• ЧТО НУЖНО СДЕЛАТЬ:
a - Где, согласно отрывку о французских поэтах, исполнялись их произведения?
b - Перепиши часть отрывка о французских поэтах от слов «Они одни не» до слов «свободно и непринужденно.» включительно, заменив «клетчатой скатертью» на «белой скатертью».

• ИСТОЧНИК:
◇ ◇ ◇ ◇ ◇ ◇ ◇

От своих маленьких должностей, исправляемых без всякого честолюбия, поэты хотели только одного — мало-мальски обеспеченного существования, которое дало бы возможность заниматься любимым делом.

Поэтому они могли себе позволить не сотрудничать с крупными продажными парижскими газетами, бесплатно писать для своих небольших журналов, содержание которых всегда было связано с материальными жертвами, и не огорчаться из-за того, что их произведения исполнялись только в маленьких литературных театрах, а имена поначалу были известны лишь узкому кругу: о Клоделе, Пеги[133], о Роллане, о Сюаресе[127] и Валери знала весьма немногочисленная элита.

Они одни не спешили в этом торопливом и деловом городе. Тихо жить и тихо работать для тихого кружка вдали от «foir sur la place»[134] было для них важнее, чем пробиваться вверх, и они не считали зазорным вести по-мещански ограниченную жизнь, с тем чтобы в искусстве мыслить свободно и смело. Их жены стряпали и вели хозяйство; все было очень просто и потому особенно мило на дружеских вечерах. Сидели на дешевых соломенных креслах за столом, наспех застланным клетчатой скатертью — ничуть не шикарней, чем у монтера соседа по этажу,- но чувствовали себя свободно и непринужденно.

У них не было телефонов, пишущих машинок, секретарей, они обходились без технических ухищрений, так же как и без аппарата рекламы, они писали свои книги от руки, как тысячу лет назад, и даже в крупных издательствах, таких, как «Меркюр де Франс», не было обычая диктовать и не водилось всякой техники. Расходы на рекламу и представительство были неизвестны; все эти молодые французские поэты жили, как и весь народ, для радости — разумеется, в одухотворенной ее форме, — творческой радости, которую дает труд.

Насколько не отвечали эти новообретенные друзья и жизнь, которую они вели, тому представлению о французском поэте, которое создали Бурже[135] и другие беллетристы эпохи, в чьих глазах салон был целым миром! А как «проучили» меня их жены, разрушив воспринятый нами из книг, злоумышленно искаженный образ француженки — этакой светской дамы, занятой лишь интрижками, мотовством и заботами о своей внешности. Я не видывал более домовитых хозяек, чем там, в братском кружке: экономные, скромные, жизнерадостные даже в самых стесненных обстоятельствах, они творили чудеса на крохотных плитках и заботились о детях, живя при этом духовной жизнью своих мужей! Лишь тот, кто был принят в этих кружках как друг, как «камрад», — лишь тот знает настоящую Францию.

◇ ◇ ◇ ◇ ◇ ◇ ◇

• ПРЕДОСТАВЛЕННЫЕ СТРОКИ:
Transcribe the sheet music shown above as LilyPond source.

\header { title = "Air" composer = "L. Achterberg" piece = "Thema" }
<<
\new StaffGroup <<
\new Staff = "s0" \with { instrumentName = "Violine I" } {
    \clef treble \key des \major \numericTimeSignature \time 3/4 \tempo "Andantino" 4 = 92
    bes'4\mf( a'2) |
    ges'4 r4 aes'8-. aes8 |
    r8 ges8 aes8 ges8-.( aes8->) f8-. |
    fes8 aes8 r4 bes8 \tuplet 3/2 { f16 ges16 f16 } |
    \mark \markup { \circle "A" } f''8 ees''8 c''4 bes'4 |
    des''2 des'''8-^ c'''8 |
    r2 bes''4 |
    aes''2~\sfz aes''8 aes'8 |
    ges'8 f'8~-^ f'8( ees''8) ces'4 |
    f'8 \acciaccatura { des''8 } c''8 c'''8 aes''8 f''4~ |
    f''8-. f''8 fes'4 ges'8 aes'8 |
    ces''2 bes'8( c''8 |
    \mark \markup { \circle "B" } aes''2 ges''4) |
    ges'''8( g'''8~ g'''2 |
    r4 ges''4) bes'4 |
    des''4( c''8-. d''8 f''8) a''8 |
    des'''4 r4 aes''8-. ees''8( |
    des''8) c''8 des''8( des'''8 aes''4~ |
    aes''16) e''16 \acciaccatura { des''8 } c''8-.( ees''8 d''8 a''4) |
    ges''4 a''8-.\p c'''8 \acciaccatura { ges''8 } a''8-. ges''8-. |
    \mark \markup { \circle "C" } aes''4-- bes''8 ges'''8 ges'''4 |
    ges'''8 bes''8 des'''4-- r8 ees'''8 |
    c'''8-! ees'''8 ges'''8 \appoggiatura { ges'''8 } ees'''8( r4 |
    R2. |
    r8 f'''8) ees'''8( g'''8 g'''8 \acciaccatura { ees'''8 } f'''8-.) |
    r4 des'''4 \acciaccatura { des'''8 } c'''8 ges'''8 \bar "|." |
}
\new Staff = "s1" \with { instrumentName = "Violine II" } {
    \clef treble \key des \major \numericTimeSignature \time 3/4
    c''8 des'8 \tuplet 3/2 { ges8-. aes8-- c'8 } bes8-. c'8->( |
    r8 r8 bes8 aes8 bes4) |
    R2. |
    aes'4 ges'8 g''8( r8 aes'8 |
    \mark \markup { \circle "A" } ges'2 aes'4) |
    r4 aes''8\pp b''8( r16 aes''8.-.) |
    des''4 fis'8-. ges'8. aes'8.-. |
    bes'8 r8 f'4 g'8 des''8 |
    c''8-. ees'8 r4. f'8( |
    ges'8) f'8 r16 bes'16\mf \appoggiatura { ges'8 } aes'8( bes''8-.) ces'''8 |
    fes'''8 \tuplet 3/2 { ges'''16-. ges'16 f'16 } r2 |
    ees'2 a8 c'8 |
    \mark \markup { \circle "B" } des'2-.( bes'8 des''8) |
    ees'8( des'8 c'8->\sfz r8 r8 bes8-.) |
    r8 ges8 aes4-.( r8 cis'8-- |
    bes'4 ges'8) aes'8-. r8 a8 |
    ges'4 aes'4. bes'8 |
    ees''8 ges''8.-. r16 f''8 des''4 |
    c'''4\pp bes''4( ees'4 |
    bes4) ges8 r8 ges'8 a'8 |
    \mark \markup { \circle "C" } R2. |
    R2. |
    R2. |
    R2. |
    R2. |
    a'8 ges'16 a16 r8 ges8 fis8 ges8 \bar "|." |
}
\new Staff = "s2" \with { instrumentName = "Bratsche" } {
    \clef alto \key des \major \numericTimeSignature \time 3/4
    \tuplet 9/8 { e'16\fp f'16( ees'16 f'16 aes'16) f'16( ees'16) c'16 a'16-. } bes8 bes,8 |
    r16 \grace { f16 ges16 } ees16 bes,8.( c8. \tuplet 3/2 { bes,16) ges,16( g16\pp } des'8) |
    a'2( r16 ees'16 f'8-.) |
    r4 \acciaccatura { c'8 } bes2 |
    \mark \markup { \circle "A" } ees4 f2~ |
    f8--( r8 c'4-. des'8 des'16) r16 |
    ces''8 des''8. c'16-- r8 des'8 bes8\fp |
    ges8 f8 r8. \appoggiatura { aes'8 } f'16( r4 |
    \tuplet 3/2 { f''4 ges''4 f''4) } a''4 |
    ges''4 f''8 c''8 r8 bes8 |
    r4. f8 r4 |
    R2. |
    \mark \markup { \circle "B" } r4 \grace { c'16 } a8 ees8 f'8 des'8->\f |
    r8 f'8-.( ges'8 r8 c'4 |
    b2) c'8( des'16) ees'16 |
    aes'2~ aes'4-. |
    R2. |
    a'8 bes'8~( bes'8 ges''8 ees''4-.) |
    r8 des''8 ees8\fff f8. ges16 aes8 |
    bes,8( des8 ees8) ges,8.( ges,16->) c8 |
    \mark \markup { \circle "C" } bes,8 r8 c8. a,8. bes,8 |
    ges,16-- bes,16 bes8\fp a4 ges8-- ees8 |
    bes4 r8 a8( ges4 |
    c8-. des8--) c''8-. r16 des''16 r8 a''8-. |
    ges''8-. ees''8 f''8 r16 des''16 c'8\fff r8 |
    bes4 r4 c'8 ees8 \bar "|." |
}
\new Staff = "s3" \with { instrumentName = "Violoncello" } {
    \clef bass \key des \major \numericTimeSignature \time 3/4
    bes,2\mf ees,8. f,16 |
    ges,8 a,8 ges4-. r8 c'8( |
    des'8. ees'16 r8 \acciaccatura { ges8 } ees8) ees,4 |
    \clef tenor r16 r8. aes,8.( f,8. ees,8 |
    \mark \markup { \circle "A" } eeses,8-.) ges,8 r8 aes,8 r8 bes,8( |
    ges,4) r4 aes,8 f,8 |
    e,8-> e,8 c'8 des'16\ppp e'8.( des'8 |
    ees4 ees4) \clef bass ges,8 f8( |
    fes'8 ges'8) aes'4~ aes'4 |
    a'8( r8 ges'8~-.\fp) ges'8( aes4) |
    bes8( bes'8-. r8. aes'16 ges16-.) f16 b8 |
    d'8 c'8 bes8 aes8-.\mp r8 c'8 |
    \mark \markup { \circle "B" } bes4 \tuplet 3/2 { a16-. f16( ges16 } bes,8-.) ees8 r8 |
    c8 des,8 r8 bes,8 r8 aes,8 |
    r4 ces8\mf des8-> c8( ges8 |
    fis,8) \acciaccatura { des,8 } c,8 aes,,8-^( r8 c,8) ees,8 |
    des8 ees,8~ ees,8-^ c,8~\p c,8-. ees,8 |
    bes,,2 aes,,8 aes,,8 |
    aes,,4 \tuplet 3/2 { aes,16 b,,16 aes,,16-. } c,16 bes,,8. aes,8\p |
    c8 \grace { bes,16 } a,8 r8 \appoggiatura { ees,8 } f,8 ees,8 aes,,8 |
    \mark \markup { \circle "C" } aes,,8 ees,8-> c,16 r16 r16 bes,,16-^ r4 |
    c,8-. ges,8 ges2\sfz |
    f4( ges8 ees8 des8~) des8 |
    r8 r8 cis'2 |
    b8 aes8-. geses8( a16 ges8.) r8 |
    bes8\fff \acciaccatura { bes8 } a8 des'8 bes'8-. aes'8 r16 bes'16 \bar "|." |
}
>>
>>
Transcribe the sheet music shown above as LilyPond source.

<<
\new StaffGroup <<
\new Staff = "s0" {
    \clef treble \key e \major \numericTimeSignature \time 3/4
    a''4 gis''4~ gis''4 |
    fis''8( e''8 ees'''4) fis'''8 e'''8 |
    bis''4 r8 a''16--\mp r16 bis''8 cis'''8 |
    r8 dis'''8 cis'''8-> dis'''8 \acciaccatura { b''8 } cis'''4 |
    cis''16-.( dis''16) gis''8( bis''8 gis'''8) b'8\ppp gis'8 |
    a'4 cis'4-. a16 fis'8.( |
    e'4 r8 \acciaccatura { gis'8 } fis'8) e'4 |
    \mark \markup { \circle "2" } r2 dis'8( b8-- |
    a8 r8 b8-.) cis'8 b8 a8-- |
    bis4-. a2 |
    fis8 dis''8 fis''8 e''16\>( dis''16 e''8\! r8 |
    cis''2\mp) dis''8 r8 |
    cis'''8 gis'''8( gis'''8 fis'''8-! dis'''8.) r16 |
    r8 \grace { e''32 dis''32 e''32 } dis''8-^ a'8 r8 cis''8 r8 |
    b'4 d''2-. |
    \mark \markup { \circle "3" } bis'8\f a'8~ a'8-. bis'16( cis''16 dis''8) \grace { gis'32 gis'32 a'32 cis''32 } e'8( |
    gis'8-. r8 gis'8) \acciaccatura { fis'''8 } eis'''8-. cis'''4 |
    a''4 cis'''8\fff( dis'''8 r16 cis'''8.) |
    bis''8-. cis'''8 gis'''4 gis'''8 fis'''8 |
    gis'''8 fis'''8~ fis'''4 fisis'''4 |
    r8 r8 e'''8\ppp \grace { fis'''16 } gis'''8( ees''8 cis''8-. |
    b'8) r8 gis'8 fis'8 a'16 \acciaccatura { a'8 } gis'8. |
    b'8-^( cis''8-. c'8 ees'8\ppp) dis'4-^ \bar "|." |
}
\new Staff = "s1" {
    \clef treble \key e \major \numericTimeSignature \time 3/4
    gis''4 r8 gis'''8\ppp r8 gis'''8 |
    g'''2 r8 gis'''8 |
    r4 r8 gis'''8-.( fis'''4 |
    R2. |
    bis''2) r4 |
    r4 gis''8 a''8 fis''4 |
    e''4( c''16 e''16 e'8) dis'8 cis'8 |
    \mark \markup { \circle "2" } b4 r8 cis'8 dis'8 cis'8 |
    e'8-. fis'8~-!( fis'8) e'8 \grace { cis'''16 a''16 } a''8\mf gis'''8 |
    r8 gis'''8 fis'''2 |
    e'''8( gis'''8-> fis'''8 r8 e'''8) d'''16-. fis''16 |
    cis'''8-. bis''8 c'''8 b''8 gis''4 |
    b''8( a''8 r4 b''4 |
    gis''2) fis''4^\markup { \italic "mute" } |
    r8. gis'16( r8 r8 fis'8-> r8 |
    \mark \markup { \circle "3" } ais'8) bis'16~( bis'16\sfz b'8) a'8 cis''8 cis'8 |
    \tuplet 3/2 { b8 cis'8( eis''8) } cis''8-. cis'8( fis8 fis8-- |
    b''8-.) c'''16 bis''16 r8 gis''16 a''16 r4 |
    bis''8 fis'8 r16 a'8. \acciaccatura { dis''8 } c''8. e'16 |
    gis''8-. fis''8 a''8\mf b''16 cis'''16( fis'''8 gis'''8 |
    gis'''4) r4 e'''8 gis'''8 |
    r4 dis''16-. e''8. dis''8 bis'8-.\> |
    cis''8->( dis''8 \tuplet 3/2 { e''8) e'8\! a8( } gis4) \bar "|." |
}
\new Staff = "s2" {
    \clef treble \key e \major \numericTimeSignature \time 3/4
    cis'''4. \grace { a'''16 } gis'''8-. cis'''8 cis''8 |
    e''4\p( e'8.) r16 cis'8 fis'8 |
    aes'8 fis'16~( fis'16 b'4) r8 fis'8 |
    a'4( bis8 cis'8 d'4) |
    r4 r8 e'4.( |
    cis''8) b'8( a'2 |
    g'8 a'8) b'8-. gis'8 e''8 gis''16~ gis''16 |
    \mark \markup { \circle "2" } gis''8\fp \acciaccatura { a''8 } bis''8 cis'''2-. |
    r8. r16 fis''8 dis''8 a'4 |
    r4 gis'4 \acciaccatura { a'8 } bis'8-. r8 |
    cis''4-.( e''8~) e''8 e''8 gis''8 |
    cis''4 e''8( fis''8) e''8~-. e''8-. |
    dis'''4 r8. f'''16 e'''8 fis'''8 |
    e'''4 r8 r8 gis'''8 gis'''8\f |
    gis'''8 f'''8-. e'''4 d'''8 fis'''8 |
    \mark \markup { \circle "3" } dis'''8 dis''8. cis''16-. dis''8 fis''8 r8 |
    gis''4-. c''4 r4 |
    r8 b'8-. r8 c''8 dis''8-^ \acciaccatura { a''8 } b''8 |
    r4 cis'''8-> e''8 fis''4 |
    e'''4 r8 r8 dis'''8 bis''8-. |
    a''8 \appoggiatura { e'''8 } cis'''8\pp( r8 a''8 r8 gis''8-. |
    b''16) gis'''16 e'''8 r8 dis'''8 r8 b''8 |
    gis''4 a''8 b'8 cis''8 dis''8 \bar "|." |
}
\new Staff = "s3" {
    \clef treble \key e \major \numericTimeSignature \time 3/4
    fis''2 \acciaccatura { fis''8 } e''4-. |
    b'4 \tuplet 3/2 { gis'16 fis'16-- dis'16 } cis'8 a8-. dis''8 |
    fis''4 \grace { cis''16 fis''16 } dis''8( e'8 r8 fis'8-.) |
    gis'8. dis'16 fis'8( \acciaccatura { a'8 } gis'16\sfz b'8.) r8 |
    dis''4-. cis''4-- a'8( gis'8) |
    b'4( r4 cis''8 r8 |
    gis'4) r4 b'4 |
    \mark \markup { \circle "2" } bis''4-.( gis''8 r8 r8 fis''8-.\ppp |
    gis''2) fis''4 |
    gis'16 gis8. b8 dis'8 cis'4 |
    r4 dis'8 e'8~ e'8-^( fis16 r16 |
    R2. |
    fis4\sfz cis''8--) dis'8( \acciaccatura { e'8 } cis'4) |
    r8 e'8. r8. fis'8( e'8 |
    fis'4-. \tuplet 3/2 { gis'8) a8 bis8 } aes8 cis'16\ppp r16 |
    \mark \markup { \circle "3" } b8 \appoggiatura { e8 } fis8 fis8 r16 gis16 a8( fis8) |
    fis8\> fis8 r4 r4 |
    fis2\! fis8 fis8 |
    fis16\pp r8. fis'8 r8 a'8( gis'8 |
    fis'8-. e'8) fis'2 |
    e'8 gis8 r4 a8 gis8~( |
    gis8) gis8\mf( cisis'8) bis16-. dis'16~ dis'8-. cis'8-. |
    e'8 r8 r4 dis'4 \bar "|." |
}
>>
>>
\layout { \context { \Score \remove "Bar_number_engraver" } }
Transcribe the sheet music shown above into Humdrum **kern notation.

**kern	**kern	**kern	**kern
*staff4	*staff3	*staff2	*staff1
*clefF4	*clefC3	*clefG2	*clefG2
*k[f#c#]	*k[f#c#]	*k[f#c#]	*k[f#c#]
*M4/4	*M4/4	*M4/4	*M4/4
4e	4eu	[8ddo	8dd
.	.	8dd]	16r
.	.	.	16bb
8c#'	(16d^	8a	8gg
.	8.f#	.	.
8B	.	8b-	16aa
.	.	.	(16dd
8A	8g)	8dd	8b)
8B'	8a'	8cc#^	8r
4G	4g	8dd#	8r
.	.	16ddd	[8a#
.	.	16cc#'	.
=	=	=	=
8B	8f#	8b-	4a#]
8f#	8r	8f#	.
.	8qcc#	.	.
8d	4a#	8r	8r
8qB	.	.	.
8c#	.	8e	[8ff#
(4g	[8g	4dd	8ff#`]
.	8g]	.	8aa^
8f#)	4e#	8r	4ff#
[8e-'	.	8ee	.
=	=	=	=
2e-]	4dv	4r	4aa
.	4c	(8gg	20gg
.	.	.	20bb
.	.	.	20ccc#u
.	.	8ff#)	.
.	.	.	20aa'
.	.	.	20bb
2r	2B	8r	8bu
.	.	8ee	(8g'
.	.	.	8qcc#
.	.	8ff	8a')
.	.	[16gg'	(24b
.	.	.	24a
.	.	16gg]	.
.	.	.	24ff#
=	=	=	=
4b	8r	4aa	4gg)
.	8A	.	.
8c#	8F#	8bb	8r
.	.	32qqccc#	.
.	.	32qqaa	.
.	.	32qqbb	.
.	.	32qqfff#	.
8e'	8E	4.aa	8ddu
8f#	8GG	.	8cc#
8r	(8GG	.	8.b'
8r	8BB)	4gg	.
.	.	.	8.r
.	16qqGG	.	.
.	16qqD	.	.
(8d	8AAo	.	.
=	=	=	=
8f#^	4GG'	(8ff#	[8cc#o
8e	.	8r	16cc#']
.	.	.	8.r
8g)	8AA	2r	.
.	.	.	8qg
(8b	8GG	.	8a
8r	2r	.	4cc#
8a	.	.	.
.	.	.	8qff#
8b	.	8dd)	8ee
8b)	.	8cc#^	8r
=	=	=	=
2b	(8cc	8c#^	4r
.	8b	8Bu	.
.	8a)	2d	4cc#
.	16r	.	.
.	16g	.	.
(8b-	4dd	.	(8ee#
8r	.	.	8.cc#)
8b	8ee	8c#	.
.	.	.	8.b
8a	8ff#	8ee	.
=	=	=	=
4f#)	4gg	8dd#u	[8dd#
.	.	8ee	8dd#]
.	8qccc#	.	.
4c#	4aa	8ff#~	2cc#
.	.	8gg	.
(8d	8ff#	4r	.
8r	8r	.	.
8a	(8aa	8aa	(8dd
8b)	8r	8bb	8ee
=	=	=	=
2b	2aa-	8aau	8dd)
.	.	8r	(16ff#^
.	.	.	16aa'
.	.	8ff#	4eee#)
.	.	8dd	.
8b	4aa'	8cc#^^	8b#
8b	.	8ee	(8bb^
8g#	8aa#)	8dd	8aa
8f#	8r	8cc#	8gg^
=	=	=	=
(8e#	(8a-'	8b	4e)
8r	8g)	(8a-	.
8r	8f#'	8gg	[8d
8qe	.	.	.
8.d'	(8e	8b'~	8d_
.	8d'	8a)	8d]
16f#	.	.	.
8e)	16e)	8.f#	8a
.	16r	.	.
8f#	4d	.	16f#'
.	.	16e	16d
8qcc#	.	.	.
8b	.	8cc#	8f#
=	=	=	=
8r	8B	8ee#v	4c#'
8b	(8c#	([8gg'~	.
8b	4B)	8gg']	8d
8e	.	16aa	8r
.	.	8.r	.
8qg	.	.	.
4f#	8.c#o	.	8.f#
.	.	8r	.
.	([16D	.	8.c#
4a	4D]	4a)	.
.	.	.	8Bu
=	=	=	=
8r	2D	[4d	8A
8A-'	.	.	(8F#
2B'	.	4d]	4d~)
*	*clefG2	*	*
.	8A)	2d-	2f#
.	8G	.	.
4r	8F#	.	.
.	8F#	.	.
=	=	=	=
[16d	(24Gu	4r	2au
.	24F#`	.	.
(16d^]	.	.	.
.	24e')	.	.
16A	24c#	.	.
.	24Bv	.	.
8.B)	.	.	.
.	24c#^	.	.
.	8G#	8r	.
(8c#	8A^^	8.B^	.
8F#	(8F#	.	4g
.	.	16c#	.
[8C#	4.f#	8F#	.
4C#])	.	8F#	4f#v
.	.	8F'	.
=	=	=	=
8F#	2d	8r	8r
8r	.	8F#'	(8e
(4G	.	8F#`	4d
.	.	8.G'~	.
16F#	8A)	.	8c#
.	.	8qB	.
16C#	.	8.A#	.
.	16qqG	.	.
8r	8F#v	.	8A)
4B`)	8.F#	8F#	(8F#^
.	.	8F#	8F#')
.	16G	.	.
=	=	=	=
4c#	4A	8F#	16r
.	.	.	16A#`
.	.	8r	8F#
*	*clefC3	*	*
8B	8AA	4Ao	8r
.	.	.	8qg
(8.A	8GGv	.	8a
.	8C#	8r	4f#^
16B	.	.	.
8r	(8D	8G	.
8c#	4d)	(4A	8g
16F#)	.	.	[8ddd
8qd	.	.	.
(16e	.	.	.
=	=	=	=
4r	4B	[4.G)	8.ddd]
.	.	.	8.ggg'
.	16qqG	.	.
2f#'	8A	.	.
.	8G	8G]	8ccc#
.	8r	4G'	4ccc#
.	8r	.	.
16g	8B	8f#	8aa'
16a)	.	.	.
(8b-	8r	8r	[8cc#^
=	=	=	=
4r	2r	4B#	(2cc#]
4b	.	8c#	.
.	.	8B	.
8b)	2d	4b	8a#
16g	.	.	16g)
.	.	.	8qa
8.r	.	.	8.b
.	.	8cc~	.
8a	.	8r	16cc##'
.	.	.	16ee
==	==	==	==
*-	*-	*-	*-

◇ ◇ ◇ ◇ ◇ ◇ ◇

• ОТВЕТЫ ПО ЗАДАНИЯМ:
a - Только в маленьких литературных театрах.

b -
Они одни не спешили в этом торопливом и деловом городе. Тихо жить и тихо работать для тихого кружка вдали от «foir sur la place»[134] было для них важнее, чем пробиваться вверх, и они не считали зазорным вести по-мещански ограниченную жизнь, с тем чтобы в искусстве мыслить свободно и смело. Их жены стряпали и вели хозяйство; все было очень просто и потому особенно мило на дружеских вечерах. Сидели на дешевых соломенных креслах за столом, наспех застланным белой скатертью — ничуть не шикарней, чем у монтера соседа по этажу,- но чувствовали себя свободно и непринужденно.